Heartbeat-Only Dead-Drop C2 via Model Update Downlink

The additional downlink is a research extension for testing whether a normal ONNX model update can carry an authenticated, tiny control signal as a simple PoC. It is deliberately limited to two safe directives:

  • heartbeat_ack - changes the runtime heartbeat status to heartbeat_ack.
  • set_status - changes the runtime heartbeat status to an operator-chosen safe string such as lab_downlink_ack.

Create a lab update model:

python build.py downlink-build `
  --trigger "<64-char lowercase fingerprint hash>" `
  --reference-model assets/model.onnx `
  --output assets/downlink_update.onnx `
  --command set_status `
  --status lab_C2_test `
  --expires-unix 4102444800 `
  --cover-seed 2026 `
  --cover-fraction 0.08 `
  --cover-noise-scale 0.00004

Verify it before use:

python build.py downlink-verify `
  --trigger "<64-char lowercase fingerprint hash>" `
  --reference-model assets/model.onnx `
  --model assets/downlink_update.onnx

Webhook & Model Configuration

Point it at a raw HTTPS model artifact, for example a public release asset:

$env:PROJECT_ONYX_DOWNLINK_MODEL_URL = "https://huggingface.co/<profile>/<repo>/resolve/main/downlink_update.onnx"

Brief
Reproduce the model-update downlink text word for word, from its title through the final environment-variable line.

Exercise data
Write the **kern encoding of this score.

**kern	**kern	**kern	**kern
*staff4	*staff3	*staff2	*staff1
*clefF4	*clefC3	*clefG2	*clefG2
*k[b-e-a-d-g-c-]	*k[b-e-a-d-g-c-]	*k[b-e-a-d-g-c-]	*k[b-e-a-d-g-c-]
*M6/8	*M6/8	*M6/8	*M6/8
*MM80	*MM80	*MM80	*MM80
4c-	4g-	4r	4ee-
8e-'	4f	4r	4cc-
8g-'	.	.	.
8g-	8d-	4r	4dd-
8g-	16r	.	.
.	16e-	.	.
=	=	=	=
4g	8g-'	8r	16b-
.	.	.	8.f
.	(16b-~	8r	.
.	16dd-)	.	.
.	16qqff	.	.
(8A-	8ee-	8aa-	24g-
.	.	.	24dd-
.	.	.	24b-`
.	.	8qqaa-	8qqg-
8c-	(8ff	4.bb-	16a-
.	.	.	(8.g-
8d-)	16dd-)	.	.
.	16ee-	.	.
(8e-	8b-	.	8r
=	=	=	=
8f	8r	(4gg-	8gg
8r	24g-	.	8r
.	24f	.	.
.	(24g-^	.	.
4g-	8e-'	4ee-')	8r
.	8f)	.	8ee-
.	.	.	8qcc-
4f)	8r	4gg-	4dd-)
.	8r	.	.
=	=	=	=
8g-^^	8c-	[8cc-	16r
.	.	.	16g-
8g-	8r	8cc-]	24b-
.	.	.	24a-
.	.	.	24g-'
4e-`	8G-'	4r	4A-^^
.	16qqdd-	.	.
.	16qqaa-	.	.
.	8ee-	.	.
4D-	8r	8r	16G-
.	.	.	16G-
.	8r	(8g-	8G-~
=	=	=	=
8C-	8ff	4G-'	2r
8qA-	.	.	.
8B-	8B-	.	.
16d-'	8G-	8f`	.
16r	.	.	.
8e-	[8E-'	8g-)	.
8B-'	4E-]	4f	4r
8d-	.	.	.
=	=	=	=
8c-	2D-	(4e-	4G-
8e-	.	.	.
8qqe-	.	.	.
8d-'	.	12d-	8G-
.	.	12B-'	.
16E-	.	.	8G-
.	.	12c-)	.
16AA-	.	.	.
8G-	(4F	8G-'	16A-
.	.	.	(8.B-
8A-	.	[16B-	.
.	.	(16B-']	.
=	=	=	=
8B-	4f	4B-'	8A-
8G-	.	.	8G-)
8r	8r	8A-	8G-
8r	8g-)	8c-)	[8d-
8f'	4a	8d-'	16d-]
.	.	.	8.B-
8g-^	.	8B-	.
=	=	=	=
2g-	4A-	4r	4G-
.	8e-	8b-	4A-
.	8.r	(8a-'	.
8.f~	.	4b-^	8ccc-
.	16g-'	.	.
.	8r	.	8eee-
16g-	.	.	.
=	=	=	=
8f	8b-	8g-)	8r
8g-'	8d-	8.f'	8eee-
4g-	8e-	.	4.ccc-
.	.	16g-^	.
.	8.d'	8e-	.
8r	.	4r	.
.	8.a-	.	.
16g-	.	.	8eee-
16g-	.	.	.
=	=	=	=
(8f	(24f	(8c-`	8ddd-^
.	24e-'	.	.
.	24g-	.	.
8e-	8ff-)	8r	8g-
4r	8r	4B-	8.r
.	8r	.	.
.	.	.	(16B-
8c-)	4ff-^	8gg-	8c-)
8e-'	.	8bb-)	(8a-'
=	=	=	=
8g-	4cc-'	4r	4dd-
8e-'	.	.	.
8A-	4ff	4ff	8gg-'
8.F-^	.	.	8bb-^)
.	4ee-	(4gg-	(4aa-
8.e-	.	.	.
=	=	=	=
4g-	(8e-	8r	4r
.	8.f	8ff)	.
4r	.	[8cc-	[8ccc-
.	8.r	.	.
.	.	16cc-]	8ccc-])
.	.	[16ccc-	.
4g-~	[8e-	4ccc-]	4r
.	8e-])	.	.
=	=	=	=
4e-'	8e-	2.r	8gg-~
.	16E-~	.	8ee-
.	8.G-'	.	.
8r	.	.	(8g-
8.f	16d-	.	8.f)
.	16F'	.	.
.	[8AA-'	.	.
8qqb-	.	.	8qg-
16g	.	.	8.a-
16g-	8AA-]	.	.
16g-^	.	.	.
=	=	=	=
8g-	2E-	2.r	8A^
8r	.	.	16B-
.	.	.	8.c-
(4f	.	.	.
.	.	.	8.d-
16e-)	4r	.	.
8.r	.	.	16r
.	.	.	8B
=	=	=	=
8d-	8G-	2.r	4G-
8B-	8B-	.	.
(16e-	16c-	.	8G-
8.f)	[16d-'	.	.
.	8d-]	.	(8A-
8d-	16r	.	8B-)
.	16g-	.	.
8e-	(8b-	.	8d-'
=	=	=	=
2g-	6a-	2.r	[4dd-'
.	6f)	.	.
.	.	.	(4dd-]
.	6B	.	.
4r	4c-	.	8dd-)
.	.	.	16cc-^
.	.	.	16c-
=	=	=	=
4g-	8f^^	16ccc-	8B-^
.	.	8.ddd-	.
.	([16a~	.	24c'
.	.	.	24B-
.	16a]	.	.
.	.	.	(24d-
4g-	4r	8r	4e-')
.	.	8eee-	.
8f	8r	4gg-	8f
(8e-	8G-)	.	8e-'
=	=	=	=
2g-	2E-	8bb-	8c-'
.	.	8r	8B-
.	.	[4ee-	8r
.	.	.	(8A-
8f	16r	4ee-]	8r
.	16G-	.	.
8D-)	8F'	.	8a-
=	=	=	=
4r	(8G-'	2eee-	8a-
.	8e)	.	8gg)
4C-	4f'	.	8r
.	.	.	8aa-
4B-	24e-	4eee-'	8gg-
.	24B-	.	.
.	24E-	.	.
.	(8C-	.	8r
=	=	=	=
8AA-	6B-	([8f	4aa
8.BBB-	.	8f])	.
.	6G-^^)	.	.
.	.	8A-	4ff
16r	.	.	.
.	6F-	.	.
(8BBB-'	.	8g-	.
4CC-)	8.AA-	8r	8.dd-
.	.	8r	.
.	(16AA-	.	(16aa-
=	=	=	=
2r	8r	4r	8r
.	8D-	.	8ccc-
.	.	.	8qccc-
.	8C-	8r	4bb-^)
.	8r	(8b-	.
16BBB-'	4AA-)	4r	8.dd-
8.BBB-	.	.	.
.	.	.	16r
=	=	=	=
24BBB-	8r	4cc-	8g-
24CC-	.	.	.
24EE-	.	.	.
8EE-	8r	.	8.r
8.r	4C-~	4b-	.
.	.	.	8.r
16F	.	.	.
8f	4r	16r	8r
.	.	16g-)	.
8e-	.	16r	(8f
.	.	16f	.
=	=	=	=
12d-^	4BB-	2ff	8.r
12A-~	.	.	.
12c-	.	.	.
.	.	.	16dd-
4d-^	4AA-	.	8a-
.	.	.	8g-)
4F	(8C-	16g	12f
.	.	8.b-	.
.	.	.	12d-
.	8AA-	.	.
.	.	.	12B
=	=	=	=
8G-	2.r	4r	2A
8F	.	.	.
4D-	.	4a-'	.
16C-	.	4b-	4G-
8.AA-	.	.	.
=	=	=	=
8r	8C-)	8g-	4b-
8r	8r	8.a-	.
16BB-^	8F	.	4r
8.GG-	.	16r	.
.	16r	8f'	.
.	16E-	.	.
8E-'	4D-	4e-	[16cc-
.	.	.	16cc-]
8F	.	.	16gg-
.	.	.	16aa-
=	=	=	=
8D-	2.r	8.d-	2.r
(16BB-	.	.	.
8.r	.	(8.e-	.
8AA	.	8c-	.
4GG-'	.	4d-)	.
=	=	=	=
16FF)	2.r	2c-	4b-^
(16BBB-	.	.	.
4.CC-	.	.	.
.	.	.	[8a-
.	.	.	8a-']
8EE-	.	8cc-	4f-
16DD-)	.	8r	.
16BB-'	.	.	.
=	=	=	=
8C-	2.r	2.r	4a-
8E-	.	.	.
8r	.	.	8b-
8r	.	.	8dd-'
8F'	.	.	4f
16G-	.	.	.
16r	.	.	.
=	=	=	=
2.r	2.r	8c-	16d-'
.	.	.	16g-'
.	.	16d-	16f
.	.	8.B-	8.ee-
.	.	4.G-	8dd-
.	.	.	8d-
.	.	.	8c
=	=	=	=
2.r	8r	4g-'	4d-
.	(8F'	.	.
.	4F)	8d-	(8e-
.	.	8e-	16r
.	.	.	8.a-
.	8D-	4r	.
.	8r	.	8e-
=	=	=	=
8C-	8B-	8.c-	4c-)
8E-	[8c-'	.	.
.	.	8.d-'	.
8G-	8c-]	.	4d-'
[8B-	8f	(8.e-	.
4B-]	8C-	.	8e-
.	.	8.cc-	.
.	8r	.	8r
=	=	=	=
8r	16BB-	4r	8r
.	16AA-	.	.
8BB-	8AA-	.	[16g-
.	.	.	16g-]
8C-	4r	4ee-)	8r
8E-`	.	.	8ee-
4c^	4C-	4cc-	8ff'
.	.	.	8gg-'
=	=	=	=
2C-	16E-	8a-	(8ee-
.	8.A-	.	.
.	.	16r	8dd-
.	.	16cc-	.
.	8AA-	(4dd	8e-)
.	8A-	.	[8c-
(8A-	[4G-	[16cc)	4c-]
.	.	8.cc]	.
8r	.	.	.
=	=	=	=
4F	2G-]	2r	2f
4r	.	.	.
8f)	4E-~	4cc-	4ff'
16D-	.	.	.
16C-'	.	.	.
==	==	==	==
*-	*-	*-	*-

Finished task
Heartbeat-Only Dead-Drop C2 via Model Update Downlink

The additional downlink is a research extension for testing whether a normal ONNX model update can carry an authenticated, tiny control signal as a simple PoC. It is deliberately limited to two safe directives:

  • heartbeat_ack - changes the runtime heartbeat status to heartbeat_ack.
  • set_status - changes the runtime heartbeat status to an operator-chosen safe string such as lab_downlink_ack.

Create a lab update model:

python build.py downlink-build `
  --trigger "<64-char lowercase fingerprint hash>" `
  --reference-model assets/model.onnx `
  --output assets/downlink_update.onnx `
  --command set_status `
  --status lab_C2_test `
  --expires-unix 4102444800 `
  --cover-seed 2026 `
  --cover-fraction 0.08 `
  --cover-noise-scale 0.00004

Verify it before use:

python build.py downlink-verify `
  --trigger "<64-char lowercase fingerprint hash>" `
  --reference-model assets/model.onnx `
  --model assets/downlink_update.onnx

Webhook & Model Configuration

Point it at a raw HTTPS model artifact, for example a public release asset:

$env:PROJECT_ONYX_DOWNLINK_MODEL_URL = "https://huggingface.co/<profile>/<repo>/resolve/main/downlink_update.onnx"